There are programmers who would complain at this implication, because arbitrary precision arithmetic generally imposes an efficiency penalty on programs that make use of it. In most cases, however, such concerns constitute a case of Knuth’s “premature optimization”, because unnecessary use of fixed precision arithmetic can lead to surprising behavior from your software if you make a mistake in development and some unexpected input overflows an integer.
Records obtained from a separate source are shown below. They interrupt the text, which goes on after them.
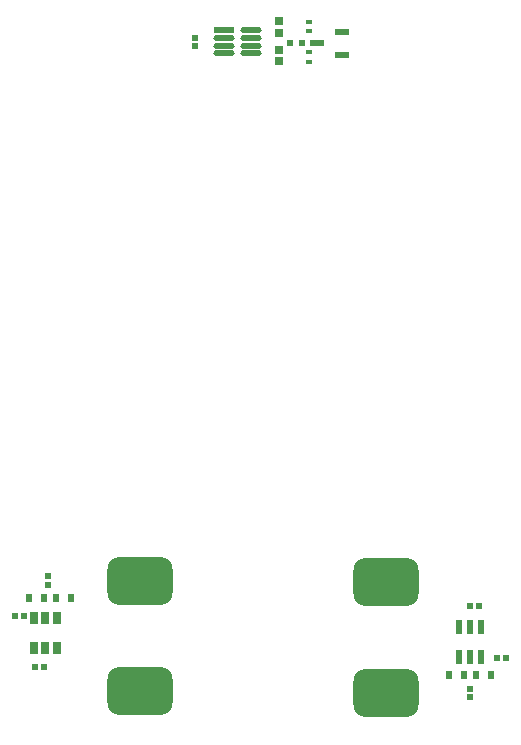
<source format=gtp>
G04*
G04 #@! TF.GenerationSoftware,Altium Limited,Altium Designer,25.8.1 (18)*
G04*
G04 Layer_Color=8421504*
%FSLAX44Y44*%
%MOMM*%
G71*
G04*
G04 #@! TF.SameCoordinates,00868D23-33A2-40B0-AD17-1BC6AB771355*
G04*
G04*
G04 #@! TF.FilePolarity,Positive*
G04*
G01*
G75*
G04:AMPARAMS|DCode=14|XSize=1.8052mm|YSize=0.4949mm|CornerRadius=0.2475mm|HoleSize=0mm|Usage=FLASHONLY|Rotation=0.000|XOffset=0mm|YOffset=0mm|HoleType=Round|Shape=RoundedRectangle|*
%AMROUNDEDRECTD14*
21,1,1.8052,0.0000,0,0,0.0*
21,1,1.3103,0.4949,0,0,0.0*
1,1,0.4949,0.6552,0.0000*
1,1,0.4949,-0.6552,0.0000*
1,1,0.4949,-0.6552,0.0000*
1,1,0.4949,0.6552,0.0000*
%
%ADD14ROUNDEDRECTD14*%
%ADD15R,0.4725X0.5153*%
%ADD16R,0.5153X0.4725*%
%ADD17R,0.6000X0.8000*%
G04:AMPARAMS|DCode=18|XSize=1.1mm|YSize=0.6mm|CornerRadius=0.051mm|HoleSize=0mm|Usage=FLASHONLY|Rotation=90.000|XOffset=0mm|YOffset=0mm|HoleType=Round|Shape=RoundedRectangle|*
%AMROUNDEDRECTD18*
21,1,1.1000,0.4980,0,0,90.0*
21,1,0.9980,0.6000,0,0,90.0*
1,1,0.1020,0.2490,0.4990*
1,1,0.1020,0.2490,-0.4990*
1,1,0.1020,-0.2490,-0.4990*
1,1,0.1020,-0.2490,0.4990*
%
%ADD18ROUNDEDRECTD18*%
G04:AMPARAMS|DCode=19|XSize=1.21mm|YSize=0.58mm|CornerRadius=0.0725mm|HoleSize=0mm|Usage=FLASHONLY|Rotation=270.000|XOffset=0mm|YOffset=0mm|HoleType=Round|Shape=RoundedRectangle|*
%AMROUNDEDRECTD19*
21,1,1.2100,0.4350,0,0,270.0*
21,1,1.0650,0.5800,0,0,270.0*
1,1,0.1450,-0.2175,-0.5325*
1,1,0.1450,-0.2175,0.5325*
1,1,0.1450,0.2175,0.5325*
1,1,0.1450,0.2175,-0.5325*
%
%ADD19ROUNDEDRECTD19*%
%ADD20R,1.2400X0.5900*%
%ADD21R,0.5250X0.4200*%
%ADD22R,0.5000X0.5000*%
%ADD23R,0.6725X0.6682*%
%ADD24R,1.8052X0.4949*%
G04:AMPARAMS|DCode=25|XSize=4.04mm|YSize=5.51mm|CornerRadius=1.01mm|HoleSize=0mm|Usage=FLASHONLY|Rotation=270.000|XOffset=0mm|YOffset=0mm|HoleType=Round|Shape=RoundedRectangle|*
%AMROUNDEDRECTD25*
21,1,4.0400,3.4900,0,0,270.0*
21,1,2.0200,5.5100,0,0,270.0*
1,1,2.0200,-1.7450,-1.0100*
1,1,2.0200,-1.7450,1.0100*
1,1,2.0200,1.7450,1.0100*
1,1,2.0200,1.7450,-1.0100*
%
%ADD25ROUNDEDRECTD25*%
D14*
X1520115Y941630D02*
D03*
Y948130D02*
D03*
Y935130D02*
D03*
X1543125D02*
D03*
Y941630D02*
D03*
Y948130D02*
D03*
Y954630D02*
D03*
D15*
X1496060Y941094D02*
D03*
X1728470Y389914D02*
D03*
X1496060Y948666D02*
D03*
X1371600Y492736D02*
D03*
X1728470Y397486D02*
D03*
X1371600Y485164D02*
D03*
D16*
X1751504Y422910D02*
D03*
X1351256Y458470D02*
D03*
X1759076Y422910D02*
D03*
X1728644Y467360D02*
D03*
X1343684Y458470D02*
D03*
X1367766Y415290D02*
D03*
X1736216Y467360D02*
D03*
X1360194Y415290D02*
D03*
D17*
X1746550Y408940D02*
D03*
X1354940Y473710D02*
D03*
X1710690Y408940D02*
D03*
X1390800Y473710D02*
D03*
X1733550Y408940D02*
D03*
X1367940Y473710D02*
D03*
X1723690Y408940D02*
D03*
X1377800Y473710D02*
D03*
D18*
X1359560Y457500D02*
D03*
X1369060Y431500D02*
D03*
X1378560D02*
D03*
Y457500D02*
D03*
X1369060D02*
D03*
X1359560Y431500D02*
D03*
D19*
X1737970Y424330D02*
D03*
X1728470Y449430D02*
D03*
X1718970D02*
D03*
Y424330D02*
D03*
X1728470D02*
D03*
X1737970Y449430D02*
D03*
D20*
X1598930Y943610D02*
D03*
X1620030Y953110D02*
D03*
Y934110D02*
D03*
D21*
X1592580Y953770D02*
D03*
Y936155D02*
D03*
Y928205D02*
D03*
Y961720D02*
D03*
D22*
X1586150Y943610D02*
D03*
X1576150D02*
D03*
D23*
X1567180Y928428D02*
D03*
Y938472D02*
D03*
Y962601D02*
D03*
Y952559D02*
D03*
D24*
X1520115Y954630D02*
D03*
D25*
X1657350Y487340D02*
D03*
Y394040D02*
D03*
X1449070Y488610D02*
D03*
Y395310D02*
D03*
M02*

</source>
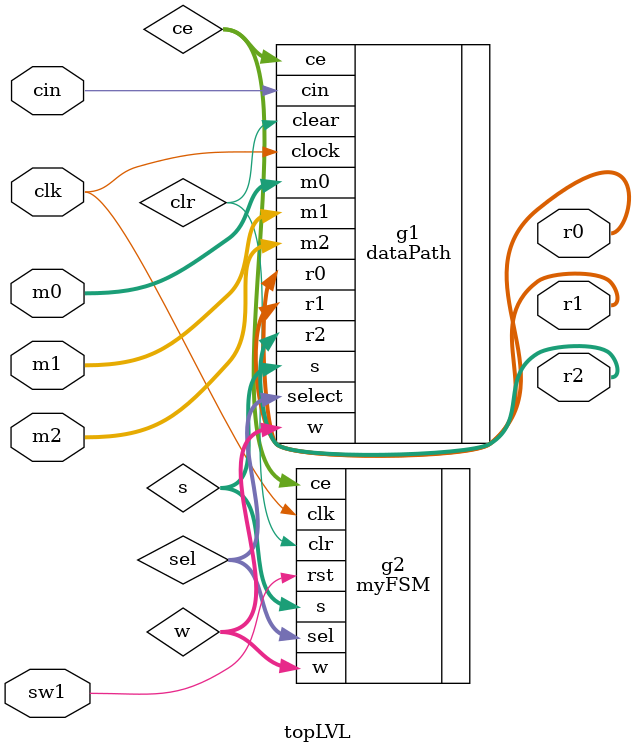
<source format=v>
`timescale 1ns / 1ps
module topLVL(sw1,clk,m0,m1,m2,cin,r0,r1,r2);
    input             sw1,clk,cin;
    input       [3:0] m0,m1,m2;
    output wire [3:0] r0,r1,r2;
    
    wire clr;
    wire [3:0] ce;
    wire [2:0] w,s;
    wire [1:0] sel;
    
    dataPath g1(.m0(m0),.m1(m1),.m2(m2),.clear(clr),.clock(clk),.select(sel),.cin(cin),.s(s),.w(w),.ce(ce),.r0(r0),.r1(r1),.r2(r2));
    myFSM g2(.clk(clk),.rst(sw1),.clr(clr),.sel(sel),.s(s),.ce(ce),.w(w));
endmodule

</source>
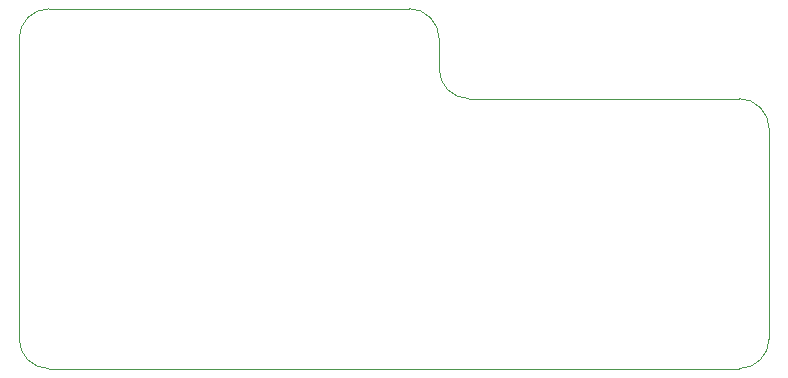
<source format=gbr>
G04 #@! TF.GenerationSoftware,KiCad,Pcbnew,(5.1.8-0-10_14)*
G04 #@! TF.CreationDate,2020-12-18T18:08:01+11:00*
G04 #@! TF.ProjectId,WS2812B_Controller_Board,57533238-3132-4425-9f43-6f6e74726f6c,rev?*
G04 #@! TF.SameCoordinates,Original*
G04 #@! TF.FileFunction,Profile,NP*
%FSLAX46Y46*%
G04 Gerber Fmt 4.6, Leading zero omitted, Abs format (unit mm)*
G04 Created by KiCad (PCBNEW (5.1.8-0-10_14)) date 2020-12-18 18:08:01*
%MOMM*%
%LPD*%
G01*
G04 APERTURE LIST*
G04 #@! TA.AperFunction,Profile*
%ADD10C,0.050000*%
G04 #@! TD*
G04 APERTURE END LIST*
D10*
X146812000Y-78740000D02*
X146812000Y-81280000D01*
X144272000Y-76200000D02*
G75*
G02*
X146812000Y-78740000I0J-2540000D01*
G01*
X149352000Y-83820000D02*
G75*
G02*
X146812000Y-81280000I0J2540000D01*
G01*
X111252000Y-78740000D02*
G75*
G02*
X113792000Y-76200000I2540000J0D01*
G01*
X111252000Y-78740000D02*
X111252000Y-89662000D01*
X123952000Y-76200000D02*
X113792000Y-76200000D01*
X144272000Y-76200000D02*
X123952000Y-76200000D01*
X113792000Y-106680000D02*
G75*
G02*
X111252000Y-104140000I0J2540000D01*
G01*
X174752000Y-104140000D02*
G75*
G02*
X172212000Y-106680000I-2540000J0D01*
G01*
X172212000Y-83820000D02*
G75*
G02*
X174752000Y-86360000I0J-2540000D01*
G01*
X149352000Y-83820000D02*
X162052000Y-83820000D01*
X172212000Y-83820000D02*
X162052000Y-83820000D01*
X174752000Y-104140000D02*
X174752000Y-86360000D01*
X113792000Y-106680000D02*
X172212000Y-106680000D01*
X111252000Y-89662000D02*
X111252000Y-104140000D01*
M02*

</source>
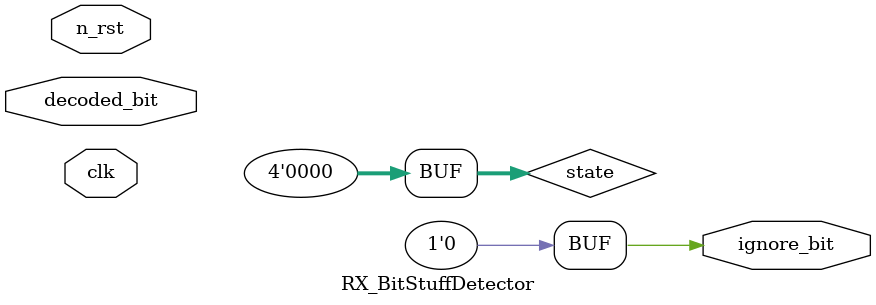
<source format=sv>

module RX_BitStuffDetector (clk,
                            n_rst,
                            decoded_bit,
                            ignore_bit);
  input wire clk;
  input wire n_rst;
  input wire decoded_bit;
  output reg ignore_bit;

  typedef enum reg [3:0] {IDLE, COUNT1, COUNT2, COUNT3, COUNT4, COUNT5, COUNT6, SKIP} state_type;

  state_type state;
  state_type next_state;

  always_comb begin //case statement for state assignment
    state = IDLE; //prevent latches
    ignore_bit = 1'b0;

    case(state)
      IDLE: begin
        if (decoded_bit == 1'b1) begin
          next_state = COUNT1;
        end
      end

      COUNT1: begin
        if (decoded_bit == 1'b1) begin
          next_state = COUNT2;
        end
      end

      COUNT2: begin
        if (decoded_bit == 1'b1) begin
          next_state = COUNT3;
        end
      end

      COUNT3: begin
        if (decoded_bit == 1'b1) begin
          next_state = COUNT4;
        end
      end

      COUNT4: begin
        if (decoded_bit == 1'b1) begin
          next_state = COUNT5;
        end
      end

      COUNT5: begin
        if (decoded_bit == 1'b1) begin
          next_state = COUNT6;
        end
      end

      COUNT6: begin
        next_state = SKIP;
      end

      SKIP: begin
        next_state = IDLE;
        ignore_bit = 1'b1;
      end
    endcase
  end

  always_ff @(posedge clk, negedge n_rst) begin
    if (n_rst == 1'b0) begin
      state <= IDLE;
    end else begin
      state <= next_state;
    end
  end
endmodule

</source>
For security purposes, it’s generally the case that Ruby’s way of doing this is the right way to do it: default to avoiding the all too common dangers of fixed precision arithmetic altogether. The only fly in the ointment is the rare occasion where the performance penalties of arbitrary precision arithmetic really matters — or the rare field of endeavor where it matters often.
When the importance of a nanosecond improvement in runtime is not needed, choose the tools that will make it easy to write more secure code.